(Collected data entries)
-=-=-=-=-

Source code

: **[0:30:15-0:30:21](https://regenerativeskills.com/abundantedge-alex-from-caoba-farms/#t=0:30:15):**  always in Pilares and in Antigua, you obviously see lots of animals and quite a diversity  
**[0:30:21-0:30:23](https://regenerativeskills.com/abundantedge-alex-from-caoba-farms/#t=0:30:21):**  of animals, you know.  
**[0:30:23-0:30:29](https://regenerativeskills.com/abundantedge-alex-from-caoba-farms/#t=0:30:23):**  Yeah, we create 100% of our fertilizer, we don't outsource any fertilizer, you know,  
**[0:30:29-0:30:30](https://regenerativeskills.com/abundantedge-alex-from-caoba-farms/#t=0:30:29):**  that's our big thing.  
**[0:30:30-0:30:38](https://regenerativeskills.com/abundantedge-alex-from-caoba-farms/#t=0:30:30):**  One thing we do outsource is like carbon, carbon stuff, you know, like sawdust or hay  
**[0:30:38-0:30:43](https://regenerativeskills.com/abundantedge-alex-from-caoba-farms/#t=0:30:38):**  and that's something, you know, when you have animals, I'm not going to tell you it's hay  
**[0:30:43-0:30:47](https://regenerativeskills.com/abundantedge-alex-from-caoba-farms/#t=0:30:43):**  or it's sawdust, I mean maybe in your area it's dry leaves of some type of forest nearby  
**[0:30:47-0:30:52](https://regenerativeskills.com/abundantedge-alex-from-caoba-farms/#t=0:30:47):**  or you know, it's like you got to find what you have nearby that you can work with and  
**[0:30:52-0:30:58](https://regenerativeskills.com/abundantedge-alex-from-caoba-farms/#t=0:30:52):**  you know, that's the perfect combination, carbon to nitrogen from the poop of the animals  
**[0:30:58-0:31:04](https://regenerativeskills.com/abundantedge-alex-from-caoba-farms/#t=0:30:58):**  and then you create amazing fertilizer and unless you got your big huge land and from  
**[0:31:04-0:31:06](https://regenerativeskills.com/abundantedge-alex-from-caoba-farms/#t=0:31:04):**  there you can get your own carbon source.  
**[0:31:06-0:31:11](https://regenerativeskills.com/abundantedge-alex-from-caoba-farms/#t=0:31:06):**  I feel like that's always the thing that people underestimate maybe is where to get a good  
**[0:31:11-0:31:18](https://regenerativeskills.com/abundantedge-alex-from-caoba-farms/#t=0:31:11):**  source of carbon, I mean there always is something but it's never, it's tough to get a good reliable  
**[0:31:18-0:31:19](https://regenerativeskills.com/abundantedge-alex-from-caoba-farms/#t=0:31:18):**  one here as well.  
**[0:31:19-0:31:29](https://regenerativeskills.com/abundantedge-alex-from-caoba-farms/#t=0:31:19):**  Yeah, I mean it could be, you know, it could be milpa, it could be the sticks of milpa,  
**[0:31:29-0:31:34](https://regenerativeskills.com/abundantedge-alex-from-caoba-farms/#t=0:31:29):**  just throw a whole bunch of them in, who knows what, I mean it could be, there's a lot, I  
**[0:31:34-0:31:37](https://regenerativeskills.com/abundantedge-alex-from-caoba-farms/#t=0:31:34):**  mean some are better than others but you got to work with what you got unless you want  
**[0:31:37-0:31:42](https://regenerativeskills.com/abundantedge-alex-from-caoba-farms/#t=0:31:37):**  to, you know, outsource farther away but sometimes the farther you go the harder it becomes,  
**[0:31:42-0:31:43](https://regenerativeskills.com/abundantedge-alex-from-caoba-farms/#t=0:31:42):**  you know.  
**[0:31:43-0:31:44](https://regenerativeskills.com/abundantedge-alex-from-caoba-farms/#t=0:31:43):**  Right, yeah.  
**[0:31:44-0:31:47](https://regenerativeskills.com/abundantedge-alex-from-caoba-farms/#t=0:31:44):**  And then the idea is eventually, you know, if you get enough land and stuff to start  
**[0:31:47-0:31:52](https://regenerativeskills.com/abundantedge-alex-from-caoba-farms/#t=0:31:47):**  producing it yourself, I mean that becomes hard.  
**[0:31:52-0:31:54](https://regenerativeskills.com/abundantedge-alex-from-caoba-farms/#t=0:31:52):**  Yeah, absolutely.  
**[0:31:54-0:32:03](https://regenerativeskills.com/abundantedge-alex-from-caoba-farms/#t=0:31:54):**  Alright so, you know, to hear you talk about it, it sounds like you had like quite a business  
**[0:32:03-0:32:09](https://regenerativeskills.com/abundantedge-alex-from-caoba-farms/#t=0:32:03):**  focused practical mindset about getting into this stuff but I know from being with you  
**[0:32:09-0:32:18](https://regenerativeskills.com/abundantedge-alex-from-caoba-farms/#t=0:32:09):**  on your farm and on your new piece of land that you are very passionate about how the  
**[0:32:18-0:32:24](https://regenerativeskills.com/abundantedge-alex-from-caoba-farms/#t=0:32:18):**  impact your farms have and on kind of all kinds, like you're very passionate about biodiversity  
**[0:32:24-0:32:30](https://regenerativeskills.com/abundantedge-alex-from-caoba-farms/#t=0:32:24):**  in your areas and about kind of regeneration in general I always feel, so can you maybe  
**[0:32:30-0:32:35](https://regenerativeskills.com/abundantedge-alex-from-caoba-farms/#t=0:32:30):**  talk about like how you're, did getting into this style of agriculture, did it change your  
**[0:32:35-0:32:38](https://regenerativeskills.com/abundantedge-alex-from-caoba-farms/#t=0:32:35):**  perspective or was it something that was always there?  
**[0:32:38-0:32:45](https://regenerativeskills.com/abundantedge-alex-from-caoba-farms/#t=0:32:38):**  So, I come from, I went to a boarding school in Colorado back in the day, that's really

-=-=-=-=-

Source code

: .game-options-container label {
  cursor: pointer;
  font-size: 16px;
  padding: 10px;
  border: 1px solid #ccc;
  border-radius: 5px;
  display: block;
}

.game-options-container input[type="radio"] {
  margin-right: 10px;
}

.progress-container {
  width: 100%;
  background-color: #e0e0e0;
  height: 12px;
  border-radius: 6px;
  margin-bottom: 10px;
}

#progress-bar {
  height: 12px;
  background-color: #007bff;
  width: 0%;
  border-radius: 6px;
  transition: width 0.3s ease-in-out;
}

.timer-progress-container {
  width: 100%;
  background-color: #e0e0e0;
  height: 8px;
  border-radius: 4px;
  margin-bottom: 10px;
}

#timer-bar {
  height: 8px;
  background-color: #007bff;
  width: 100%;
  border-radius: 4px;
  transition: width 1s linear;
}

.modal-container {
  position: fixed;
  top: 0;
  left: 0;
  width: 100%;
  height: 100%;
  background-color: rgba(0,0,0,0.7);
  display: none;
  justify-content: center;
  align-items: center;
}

-=-=-=-=-

→ **Written task**
Your answer should consist of the lines from the line with "border: 1px solid #ccc;" to the line with "justify-content: center;" above, repeated exactly, both ends included.

→ **Solution to the problem**
  border: 1px solid #ccc;
  border-radius: 5px;
  display: block;
}

.game-options-container input[type="radio"] {
  margin-right: 10px;
}

.progress-container {
  width: 100%;
  background-color: #e0e0e0;
  height: 12px;
  border-radius: 6px;
  margin-bottom: 10px;
}

#progress-bar {
  height: 12px;
  background-color: #007bff;
  width: 0%;
  border-radius: 6px;
  transition: width 0.3s ease-in-out;
}

.timer-progress-container {
  width: 100%;
  background-color: #e0e0e0;
  height: 8px;
  border-radius: 4px;
  margin-bottom: 10px;
}

#timer-bar {
  height: 8px;
  background-color: #007bff;
  width: 100%;
  border-radius: 4px;
  transition: width 1s linear;
}

.modal-container {
  position: fixed;
  top: 0;
  left: 0;
  width: 100%;
  height: 100%;
  background-color: rgba(0,0,0,0.7);
  display: none;
  justify-content: center;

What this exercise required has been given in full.